Meet the CIPHER grantees
||Makerere University, College of Health Sciences
||Jasper Ogwai-Okeng, Makerere University College of Health Sciences
Jackson K Mukonzo is Senior Lecturer and Chair at the Department of Pharmacology and Therapeutics, Makerere University, Uganda. His career goal is to optimize pharmacotherapeutic outcomes among populations at risk of under-treatment or drug toxicities.
More information on Jackson | Email
“As a result of the study, HIV screening for all paediatric patients seeking cancer care was initiated at the Uganda Cancer Institute. CD4 and viral load monitoring has been improved. All paediatric cancer patients are being monitored for adverse drug reactions.”
Research project: Optimization of paediatric antiretroviral therapy during co-treatment of HIV-associated cancers
Poor ART outcomes have been reported in children as a consequence of poor adherence and inadequate dosing, particularly in sub-Saharan Africa. Multiple co-treatments and associated toxicities are a major cause of poor adherence.
HIV/AIDS is generally associated with increased cases of cancer disease. With more access to ART, patients are increasingly being co-treated with complex regimens for the two diseases. Although the interaction between ARVs and chemotherapeutic agents may result in significant pharmacokinetic and pharmacodynamic effects and consequent poor clinical outcomes, they are inadequately documented, particularly among Africans.
The CIPHER project
Dr Mukonzo’s research focused on studying the pharmacokinetic interaction between antiretroviral and anti-cancer drugs in HIV-infected children. ART treatment outcomes were compared for study participants during and without co-treatment with anti-neoplatic agents. Paediatric ART outcomes were documented, including virologic decay, immunological recovery and adverse drug reactions during co-treatment with cancer chemotherapy. The hypothesis was that paediatric ART outcomes are significantly influenced by concurrent cancer chemotherapy.

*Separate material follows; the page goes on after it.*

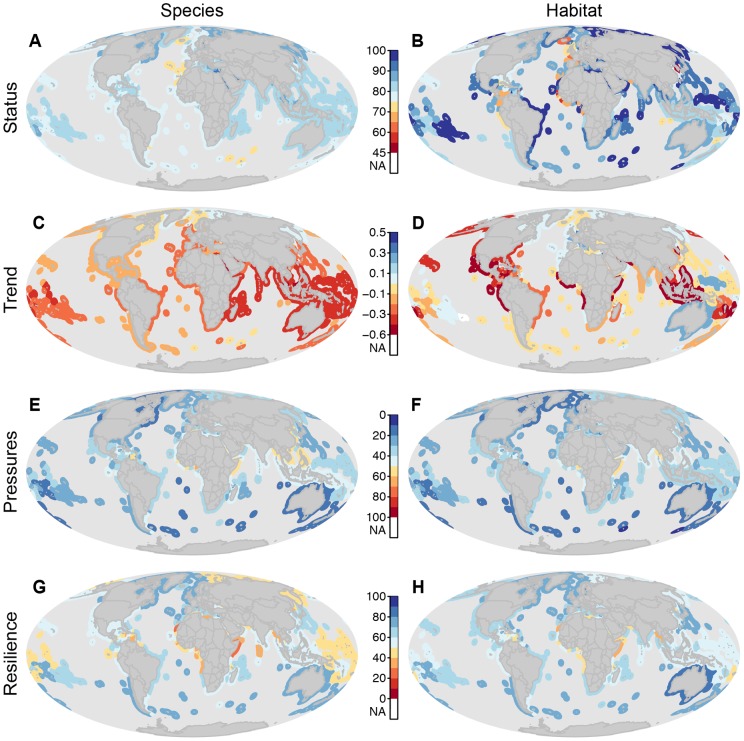
Scores for species status (A), habitat status (B), species trend (C), habitat trend (D), species pressures (E), habitat pressures (F), species resilience (G), and habitat resilience (H).Note changes in color ramps for the different panels.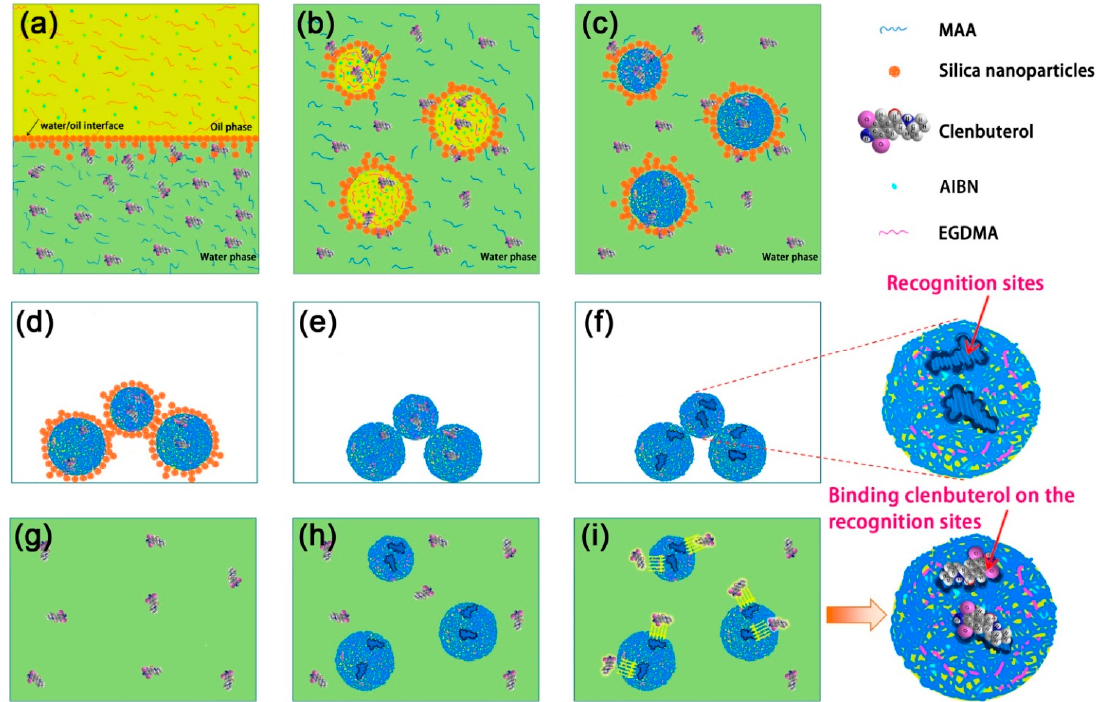
Figure 1. ( a – i ) Schematic illustration of the preparation of molecularly imprinted polymer microspheres (MIPMs) and their enrichment processing of clenbuterol. ( a ) Preparation of the water phase and oil phase containing the reactants needed for the Pickering emulsion polymerization. ( b ) Mixing the two phases to form oil-in-water droplets, where the oil droplets contained the cross-linking agent (i.e., EGDMA), initiator (i.e., AIBN) and part of clenbuterol molecules (as the molecular imprinting agent) and water phase was mainly comprised of the monomer (i.e., MAA); silica nanoparticles were dispersed along the interface between the oil phase and water phase. ( c ) Polymerization of the MAA to form the PMAA cross-linked by EGDMA. ( d , e ) Precipitation ( d ) and thorough washing ( e ) of the cross-linked PMAA microspheres. ( g ) The wastewater contaminated by clenbuterol. ( h , i ) Using MIPs to bind clenbuterol selectively ( i Table 1. Summary of the critical information obtained from the Brunauer–Emmett–Teller (BET) measurements, including BET surface area, the volume of pores, and average pore width. BET Surface Area Volume of Pores Average Pore Width Sample m²/g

Dr Mukonzo’s CIPHER project led to the establishment of a registry at the Uganda Cancer Institute for children receiving ART and cancer chemotherapy co-treatment. The registry documents treatment outcomes, including adverse drug reactions, viral loads and CD4 counts. The registry will facilitate clinical monitoring of treatment outcomes which, with findings from the pharmacokinetic component of the project, will form the basis for appropriate paediatric ART modifications during co-treatment with antineoplastic agents.